Anonymous Anonymous said...

Just read about your case on the Guardian website. Absolutely incomprehensible that Waterstones think this is a sackable offence; sillier still that like you said no-one took you aside and had a quiet word, if they felt it was a problem.

Hmm, what's more damaging to the reputation of Waterstones? Your occasional work-related comments or their (over) reaction to them?

Best of luck with it all anyways, I hope it all reaches the right conclusion!

10:30 PM  
Blogger gemmak said...

Good luck...I await the outcome with much interest. It would be nice to think that Waterstones would take the reasonable and common sense route but let's not hold our breath eh? This is after all corporate stupidity at it's best from the outset.

10:34 PM  
Blogger She Weevil said...

Joe

I hope that whatever you want the outcome to be will come to pass. It's difficult to go back to situations but I hope, if that's what you want, that that is what happens.

10:41 PM  
Blogger 1031 said...

I think we're all anxious to hear the outcome of this, though, of course, none more than you, Joe.
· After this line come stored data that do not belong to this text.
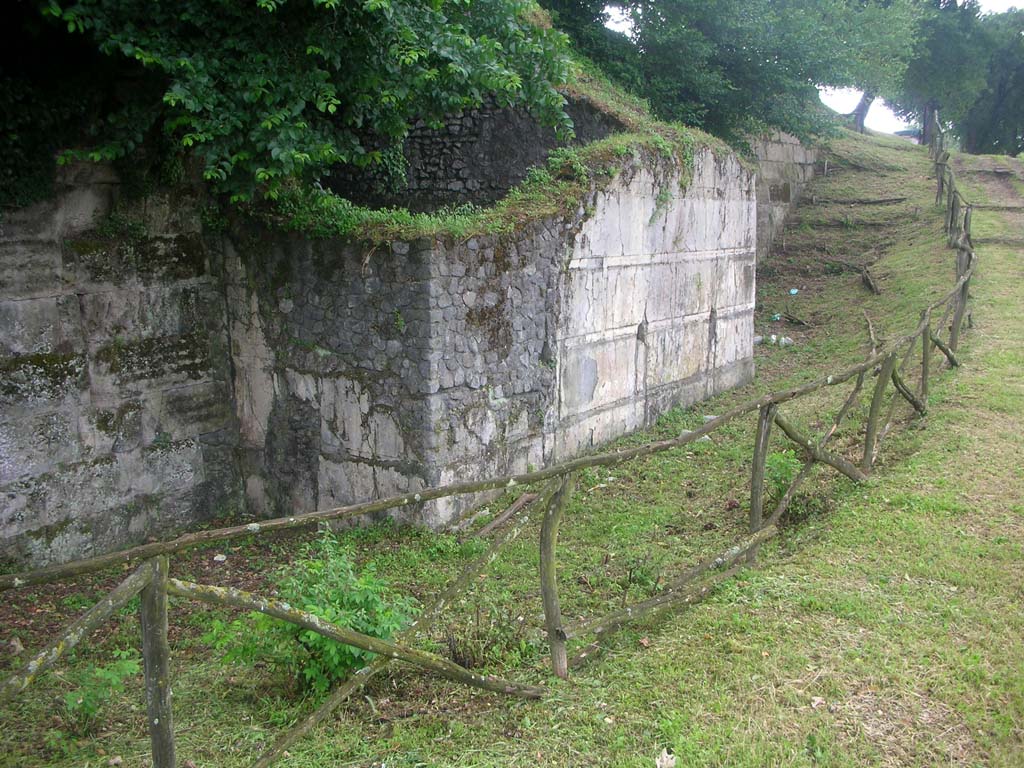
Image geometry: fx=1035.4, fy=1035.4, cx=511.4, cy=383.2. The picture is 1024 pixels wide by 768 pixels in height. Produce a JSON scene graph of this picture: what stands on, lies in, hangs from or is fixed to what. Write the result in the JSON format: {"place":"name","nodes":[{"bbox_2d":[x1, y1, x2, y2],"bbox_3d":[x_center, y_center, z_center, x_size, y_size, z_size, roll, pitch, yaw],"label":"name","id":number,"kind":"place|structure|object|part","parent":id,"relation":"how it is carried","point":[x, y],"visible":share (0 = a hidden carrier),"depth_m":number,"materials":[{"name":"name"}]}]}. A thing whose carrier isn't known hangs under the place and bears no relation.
{"place":"outdoors","nodes":[
{"label":"outdoors","id":0,"kind":"place"},
{"bbox_2d":[0,157,239,566],"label":"stone wall","id":1,"kind":"structure","parent":0,"point":[18,313],"depth_m":7.29,"materials":[{"name":"grey stone"}]},
{"bbox_2d":[0,0,581,213],"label":"tree","id":2,"kind":"object","parent":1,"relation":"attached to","point":[251,100],"visible":0.88,"depth_m":6.58,"materials":[{"name":"green plant"}]},
{"bbox_2d":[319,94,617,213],"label":"stone wall","id":3,"kind":"structure","parent":0,"point":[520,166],"depth_m":10.93,"materials":[{"name":"grey stone"}]},
{"bbox_2d":[263,125,696,240],"label":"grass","id":4,"kind":"structure","parent":0,"point":[427,220],"visible":0.35,"materials":[{"name":"green plant"}]},
{"bbox_2d":[228,126,750,530],"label":"stone wall","id":5,"kind":"structure","parent":0,"point":[696,315],"depth_m":8.54,"materials":[{"name":"grey stone"}]},
{"bbox_2d":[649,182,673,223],"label":"plant","id":6,"kind":"object","parent":5,"relation":"attached to","point":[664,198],"visible":0.78,"depth_m":10.27,"materials":[{"name":"green plant"}]},
{"bbox_2d":[0,133,993,767],"label":"grass ground","id":7,"kind":"structure","parent":0,"point":[130,754],"materials":[{"name":"green plant"}]},
{"bbox_2d":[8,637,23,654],"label":"rock","id":8,"kind":"object","parent":7,"relation":"on","point":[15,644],"visible":0.92,"depth_m":5.62,"materials":[{"name":"grey stone"}]},
{"bbox_2d":[61,647,139,725],"bbox_3d":[-1.917,1.424,4.745,0.477,0.373,0.487,7,13,32],"label":"small plant","id":9,"kind":"object","parent":7,"relation":"on","point":[130,665],"visible":0.62,"depth_m":4.75,"materials":[{"name":"green plant"}]},
{"bbox_2d":[213,553,226,562],"bbox_3d":[-2.020,1.211,7.157,0.100,0.056,0.104,4,12,20],"label":"stone","id":10,"kind":"object","parent":7,"relation":"on","point":[219,556],"visible":0.94,"depth_m":7.13,"materials":[{"name":"white stone"}]},
{"bbox_2d":[202,535,417,695],"bbox_3d":[-0.953,1.159,5.103,1.052,0.798,0.992,7,13,32],"label":"shrub","id":11,"kind":"object","parent":7,"relation":"on","point":[323,644],"visible":0.6,"depth_m":5.01,"materials":[{"name":"green plant"}]},
{"bbox_2d":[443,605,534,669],"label":"shrub","id":12,"kind":"object","parent":7,"relation":"on","point":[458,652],"visible":0.7,"depth_m":5.38,"materials":[{"name":"green plant"}]},
{"bbox_2d":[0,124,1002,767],"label":"wooden fence","id":13,"kind":"object","parent":7,"relation":"on","point":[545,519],"visible":0.98,"depth_m":5.32,"materials":[{"name":"brown wood"}]},
{"bbox_2d":[474,492,537,537],"bbox_3d":[-0.054,1.001,7.748,0.164,0.114,0.766,7,13,32],"label":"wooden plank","id":14,"kind":"object","parent":7,"relation":"on","point":[497,521],"visible":0.81,"depth_m":7.73,"materials":[{"name":"brown wood"}]},
{"bbox_2d":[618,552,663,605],"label":"plant","id":15,"kind":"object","parent":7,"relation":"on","point":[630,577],"visible":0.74,"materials":[{"name":"green plant"}]},
{"bbox_2d":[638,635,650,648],"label":"dry leaf","id":16,"kind":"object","parent":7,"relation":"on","point":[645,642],"visible":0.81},
{"bbox_2d":[655,748,676,767],"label":"dry leaf","id":17,"kind":"object","parent":7,"relation":"on","point":[671,762],"visible":0.98,"depth_m":3.99,"materials":[{"name":"white"}]},
{"bbox_2d":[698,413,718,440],"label":"stone","id":18,"kind":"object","parent":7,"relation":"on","point":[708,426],"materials":[{"name":"grey stone"}]},
{"bbox_2d":[541,0,922,153],"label":"tree","id":19,"kind":"object","parent":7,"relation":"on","point":[740,1],"visible":0.79,"depth_m":15.88,"materials":[{"name":"green plant"}]},
{"bbox_2d":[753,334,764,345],"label":"stone","id":20,"kind":"object","parent":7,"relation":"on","point":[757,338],"visible":0.69,"depth_m":15.05,"materials":[{"name":"white stone"}]},
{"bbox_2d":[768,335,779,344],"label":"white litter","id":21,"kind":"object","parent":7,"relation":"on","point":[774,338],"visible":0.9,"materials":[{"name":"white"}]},
{"bbox_2d":[770,313,780,320],"bbox_3d":[4.198,-1.046,16.517,0.192,0.150,0.188,-3,11,-15],"label":"litter","id":22,"kind":"object","parent":7,"relation":"on","point":[777,317],"visible":0.92,"depth_m":16.47,"materials":[{"name":"plastic"}]},
{"bbox_2d":[764,448,802,510],"bbox_3d":[2.026,0.736,7.748,0.485,0.523,0.531,7,13,32],"label":"shrub","id":23,"kind":"object","parent":7,"relation":"on","point":[781,465],"visible":0.42,"depth_m":7.71,"materials":[{"name":"green plant"}]},
{"bbox_2d":[779,336,793,345],"bbox_3d":[3.919,-0.596,14.762,0.188,0.157,0.210,-10,15,-42],"label":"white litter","id":24,"kind":"object","parent":7,"relation":"on","point":[787,340],"visible":0.94,"depth_m":14.70,"materials":[{"name":"white plastic"}]},
{"bbox_2d":[788,287,798,295],"bbox_3d":[4.789,-1.546,17.632,0.186,0.156,0.183,-2,11,-9],"label":"litter","id":25,"kind":"object","parent":7,"relation":"on","point":[793,291],"visible":0.96,"depth_m":17.58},
{"bbox_2d":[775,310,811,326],"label":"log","id":26,"kind":"object","parent":7,"relation":"on","point":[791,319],"visible":0.96,"depth_m":16.41,"materials":[{"name":"brown wood"}]},
{"bbox_2d":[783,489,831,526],"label":"shrub","id":27,"kind":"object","parent":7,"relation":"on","point":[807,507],"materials":[{"name":"green plant"}]},
{"bbox_2d":[810,695,824,707],"bbox_3d":[1.338,1.389,4.547,0.079,0.036,0.079,-6,12,-28],"label":"dry leaf","id":28,"kind":"object","parent":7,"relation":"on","point":[815,704],"visible":0.91,"depth_m":4.54,"materials":[{"name":"white"}]},
{"bbox_2d":[809,195,908,205],"bbox_3d":[7.584,-4.011,22.729,2.000,0.286,0.516,7,13,32],"label":"log","id":29,"kind":"object","parent":7,"relation":"on","point":[883,201],"visible":0.95,"depth_m":22.61,"materials":[{"name":"brown wood"}]},
{"bbox_2d":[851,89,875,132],"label":"tree trunk","id":30,"kind":"object","parent":7,"relation":"on","point":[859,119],"visible":0.16,"materials":[{"name":"grey wood"}]},
{"bbox_2d":[859,265,880,294],"bbox_3d":[6.211,-1.769,17.959,0.390,0.425,0.868,3,11,15],"label":"log","id":31,"kind":"object","parent":7,"relation":"on","point":[868,280],"visible":0.93,"depth_m":17.82,"materials":[{"name":"brown wood"}]},
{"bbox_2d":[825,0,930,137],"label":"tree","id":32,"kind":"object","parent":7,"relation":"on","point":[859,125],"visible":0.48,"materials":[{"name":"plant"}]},
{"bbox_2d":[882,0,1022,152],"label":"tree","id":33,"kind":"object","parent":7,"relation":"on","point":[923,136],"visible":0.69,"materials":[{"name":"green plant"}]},
{"label":"tree trunk","id":34,"kind":"part","parent":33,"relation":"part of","materials":[{"name":"brown wood"}]},
{"bbox_2d":[751,132,822,261],"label":"stone wall","id":35,"kind":"structure","parent":0,"point":[777,147],"depth_m":19.72,"materials":[{"name":"grey stone"}]},
{"bbox_2d":[603,0,1023,133],"label":"sky","id":36,"kind":"structure","parent":0,"point":[844,112],"materials":[{"name":"white"}]},
{"bbox_2d":[951,155,1023,247],"label":"dirt path","id":37,"kind":"structure","parent":0,"point":[995,190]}
]}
I hope it all turns out well and that when all is said and done, the company issues a very public apology to you for their insane overreaction.

4:38 AM  
Anonymous Anonymous said...

Good luck Joe.

I'm slightly surprised at your case as summarised, since I'd have thought this was mainly about employment rights rather than free speech.

You might reasonably expect not to be dismissed for criticism of your employers where

a) you apologised and offered to retract

b) the criticism was gentle and clearly 'letting off steam' rather than a systematic defamation

c) they knew about it years ago and didn't act

d) no evidence that it brought them as an employer or trader into disrepute.
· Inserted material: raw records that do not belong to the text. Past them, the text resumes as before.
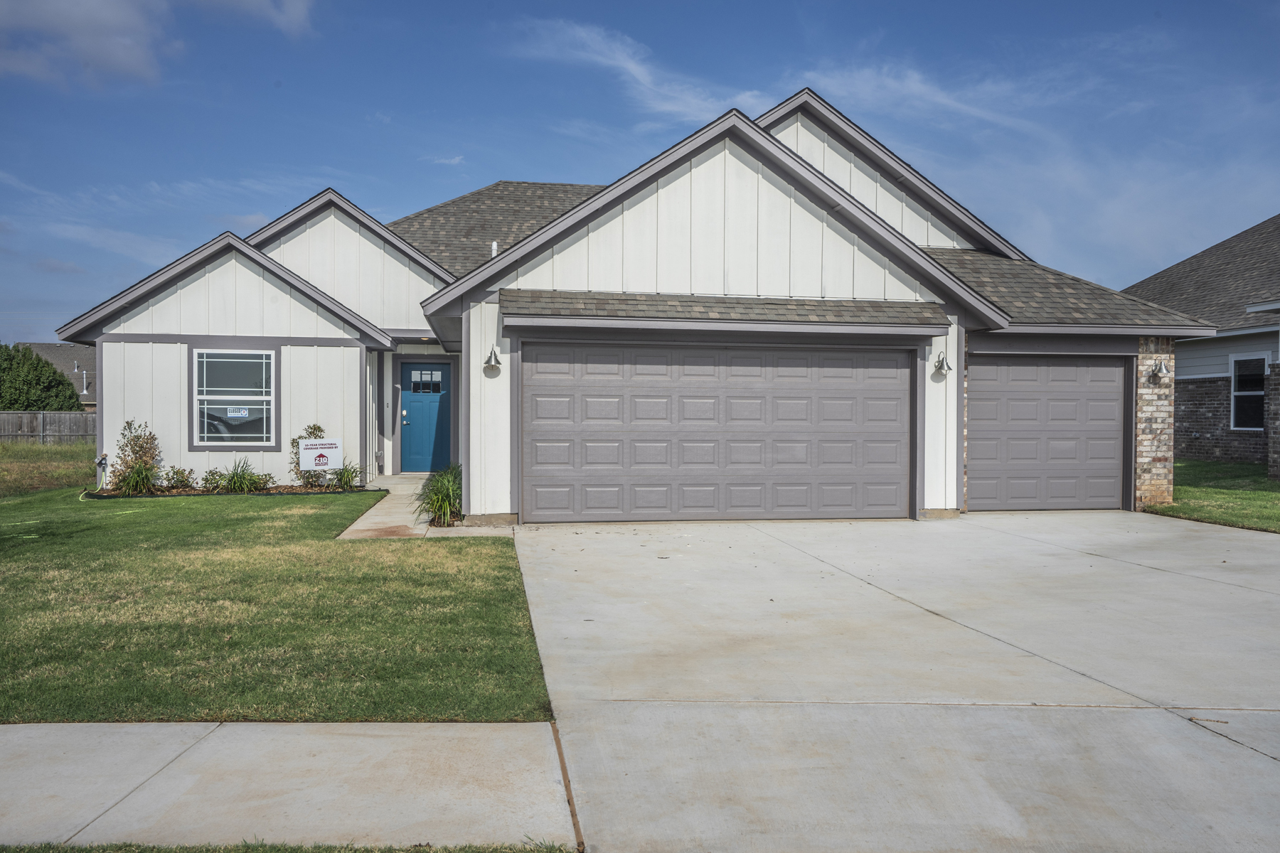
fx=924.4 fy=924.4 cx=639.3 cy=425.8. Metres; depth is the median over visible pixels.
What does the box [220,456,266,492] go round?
ornamental grass
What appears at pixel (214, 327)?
house
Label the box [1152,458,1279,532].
lawn
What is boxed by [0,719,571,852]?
sidewalk
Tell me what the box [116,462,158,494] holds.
ornamental grass
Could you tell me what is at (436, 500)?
ornamental grass
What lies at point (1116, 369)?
garage door
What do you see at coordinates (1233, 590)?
driveway
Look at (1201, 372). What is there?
neighboring house
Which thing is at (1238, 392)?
window
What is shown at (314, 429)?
shrub
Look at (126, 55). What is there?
cloud
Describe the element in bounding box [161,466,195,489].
shrub
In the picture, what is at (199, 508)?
lawn
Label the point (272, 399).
window
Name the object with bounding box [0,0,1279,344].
sky
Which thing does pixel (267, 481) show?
shrub
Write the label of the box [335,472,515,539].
walkway
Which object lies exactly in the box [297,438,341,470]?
yard sign
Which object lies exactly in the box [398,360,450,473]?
front door
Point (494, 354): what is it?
wall lamp
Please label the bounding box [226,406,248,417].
sign
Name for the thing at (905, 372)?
garage door
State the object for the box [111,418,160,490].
shrub
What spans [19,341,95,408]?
distant house
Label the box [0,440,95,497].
grass field
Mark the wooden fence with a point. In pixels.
(20, 417)
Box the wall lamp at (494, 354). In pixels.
[483,344,502,371]
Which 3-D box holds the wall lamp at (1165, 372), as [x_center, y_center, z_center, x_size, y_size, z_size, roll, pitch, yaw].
[7.052,-0.754,12.534,0.213,0.308,0.255,0,1,-9]
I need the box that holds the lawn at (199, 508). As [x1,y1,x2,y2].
[0,482,550,724]
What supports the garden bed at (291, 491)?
on the lawn at (199, 508)
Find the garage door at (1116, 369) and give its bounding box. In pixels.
[964,352,1129,511]
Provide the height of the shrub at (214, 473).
0.401 m
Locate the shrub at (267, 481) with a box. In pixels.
[248,471,275,489]
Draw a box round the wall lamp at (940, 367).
[932,351,952,375]
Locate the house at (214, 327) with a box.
[61,82,1228,526]
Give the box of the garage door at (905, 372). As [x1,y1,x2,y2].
[523,342,912,522]
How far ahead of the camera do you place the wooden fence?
35.60 m
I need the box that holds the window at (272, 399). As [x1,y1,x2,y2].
[190,346,278,449]
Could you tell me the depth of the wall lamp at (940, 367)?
11.77 m
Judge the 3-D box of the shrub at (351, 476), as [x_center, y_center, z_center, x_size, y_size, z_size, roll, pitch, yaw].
[-4.439,0.770,14.007,0.718,0.477,0.752,0,1,-9]
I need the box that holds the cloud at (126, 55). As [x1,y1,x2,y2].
[0,0,176,87]
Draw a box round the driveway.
[506,513,1279,852]
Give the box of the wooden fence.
[0,411,95,444]
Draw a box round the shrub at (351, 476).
[330,462,361,489]
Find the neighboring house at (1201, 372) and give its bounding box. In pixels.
[1124,214,1279,473]
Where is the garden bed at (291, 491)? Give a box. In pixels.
[83,482,377,498]
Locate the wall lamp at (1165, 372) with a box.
[1149,358,1169,382]
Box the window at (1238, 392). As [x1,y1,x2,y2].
[1228,353,1267,429]
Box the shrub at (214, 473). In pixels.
[200,467,229,491]
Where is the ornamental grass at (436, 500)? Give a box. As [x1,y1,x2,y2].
[413,463,462,526]
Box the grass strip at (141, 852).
[0,840,573,852]
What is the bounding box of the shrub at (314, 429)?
[290,424,327,487]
On the other hand, it doesn't matter qualitatively if your blog had a real audience of 20- the nature of the medium makes it almost unlimited, surely?


Bill McComish
w_mccomish@yahoo.com

9:33 AM  
Blogger pogo said...

Fingers crossed for you, I'm still boycotting WS and HMV for what that's worth :-)

11:38 AM  
Anonymous Anonymous said...

I just can't believe that they'll continue being such idiots. All Waterstones have done for themselves is guarantee that they'll be boycotted by lots of people (I've been a Waterstones fan since they opened in Dublin many years ago because they let you *browse* even if you were only 14, and they were unbelievably nice and kind to me when I had a gusher of a nosebleed in the middle of the shop when I was 20) and destroyed much of their reputation.

Very glad to see Banks has come out in favour of you - surely they'll pay at least minimal attention to the most famous living Scottish author?

Good luck, and fingers crossed for you,

Jenny-in-London

10:02 PM  
Blogger Pandora said...

Hey Joe - I picked up on your story in People Management magazine. Sadly they follow the little news article about you with a feature on how companies can legally fire people for blogging later in the magazine. The lengths companies go to to dehumanise their employees distresses me.

On the plus side, without all of this I might never have found your wonderful blog! Keep it up, you're a fabulous read.

(Links to people management articles and more ranting at http://pandoras-blog.blog-city.com/read/1039945.htm)

12:10 PM  
Anonymous Anonymous said...

FWIW, Joe, your situation has inspired a good many of us at non-union branches to consider joining a union.